No existen emociones que puedan ser declaradas, en sí mismas, como positivas o negativas: La emoción resulta siempre del efecto que experimente la persona (vivencia) ante una situación. Unas emociones son útiles y benefician al individuo, y otras ¡no ayudan para nada! Una respuesta emocional como la alegría, la ira, o la vergüenza, serán útiles o no, en función del contexto y del momento y la cultura en que nos encontremos. Cuando alguien dice: “es que yo soy yo y mi circunstancias”, se refiere a una famosa frase del filósofo español Ortega y Gasset, quien quiso decirnos que no todo lo que le sucede a alguien depende de él mismo (o ella misma), y que él (o ella) no son del todo responsables de cómo actúen, porque también han influido las circunstancias en que se encuentren.

Si una respuesta nos ayuda a relacionarnos con el mundo, con los demás y con nosotros mismos, es adaptativa, y será estimada como una emoción eficiente, que es lo que algunos señalarán como “inteligencia emocional”, siempre que sus consecuencias lo sean.
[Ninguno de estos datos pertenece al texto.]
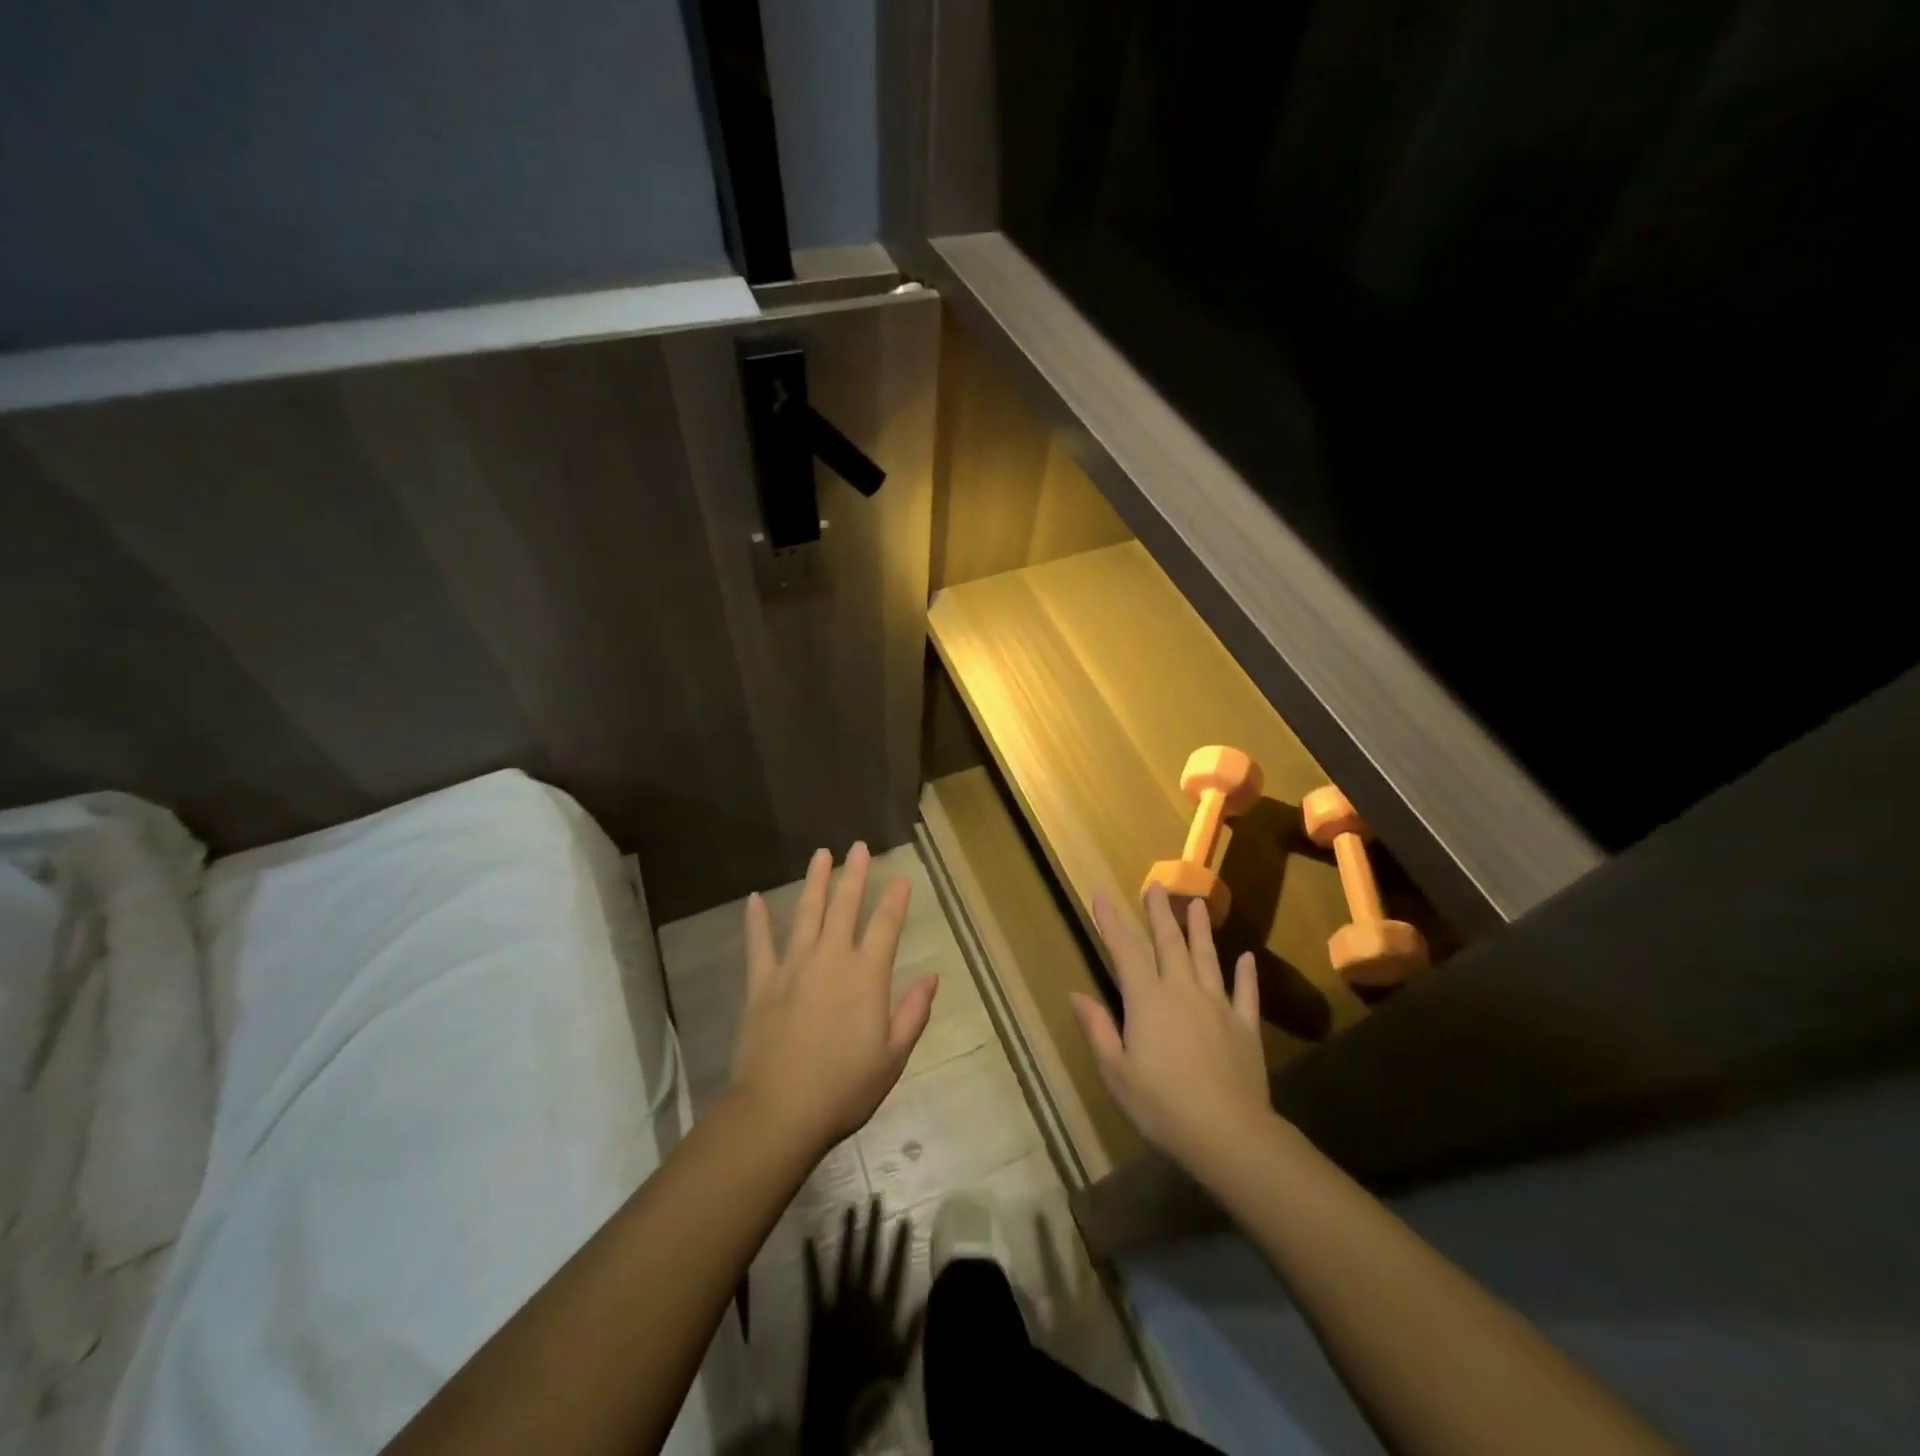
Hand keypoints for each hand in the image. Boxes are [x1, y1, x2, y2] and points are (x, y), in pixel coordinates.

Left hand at [730, 843, 937, 1154]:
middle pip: (845, 908)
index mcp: (866, 977)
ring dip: (814, 883)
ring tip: (820, 855)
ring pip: (806, 915)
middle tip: (858, 847)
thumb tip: (931, 976)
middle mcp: (831, 960)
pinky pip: (759, 945)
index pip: (885, 926)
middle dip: (854, 875)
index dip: (895, 900)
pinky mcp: (762, 984)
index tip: (901, 878)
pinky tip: (755, 899)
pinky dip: (757, 921)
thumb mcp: (893, 1057)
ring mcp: (793, 968)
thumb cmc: (844, 1088)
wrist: (780, 1112)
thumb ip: (913, 1013)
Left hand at [799, 1198, 921, 1455]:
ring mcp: (837, 1305)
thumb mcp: (900, 1364)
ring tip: (850, 1209)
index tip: (903, 1217)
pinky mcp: (817, 1315)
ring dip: (847, 1235)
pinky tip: (809, 1239)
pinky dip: (812, 1262)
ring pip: (844, 1262)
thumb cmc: (871, 1390)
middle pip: (869, 1257)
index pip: (894, 1269)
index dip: (899, 1243)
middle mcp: (860, 1301)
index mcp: (882, 1312)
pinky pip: (814, 1284)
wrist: (834, 1416)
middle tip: (875, 1199)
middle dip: (873, 1227)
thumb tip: (926, 1295)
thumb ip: (912, 1329)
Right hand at [1070, 886, 1275, 1179]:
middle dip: (1160, 913)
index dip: (1111, 922)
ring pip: (1207, 958)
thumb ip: (1097, 1029)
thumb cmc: (1162, 1105)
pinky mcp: (1245, 1027)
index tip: (1102, 896)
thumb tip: (1076, 994)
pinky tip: (1247, 958)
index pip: (1125, 951)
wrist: (1228, 1135)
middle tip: (1156, 886)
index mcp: (1147, 1001)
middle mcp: (1182, 991)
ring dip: (1200, 929)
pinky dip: (1246, 974)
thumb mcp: (1116, 1072)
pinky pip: (1245, 993)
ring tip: (1198, 904)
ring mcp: (1218, 1006)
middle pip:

Fue quizás el emperador romano Marco Aurelio (121-180 DC), apodado “el sabio”, el padre de la idea de ‘inteligencia emocional’. En su obra ‘Meditaciones’, excelente tratado de lo que hoy es inteligencia emocional, incluyó una frase que podría hoy usarse en las escuelas de psicología y psiquiatría: “La vida de un hombre es lo que sus pensamientos hacen de ella”. Bien utilizada esta afirmación, es casi igual a decir que: la razón siempre será más poderosa que las emociones. ¿Quedó claro lo que es la “inteligencia emocional”? ¡El caso es que una misma cosa la haremos diferente, según cómo manejemos nuestras emociones del momento!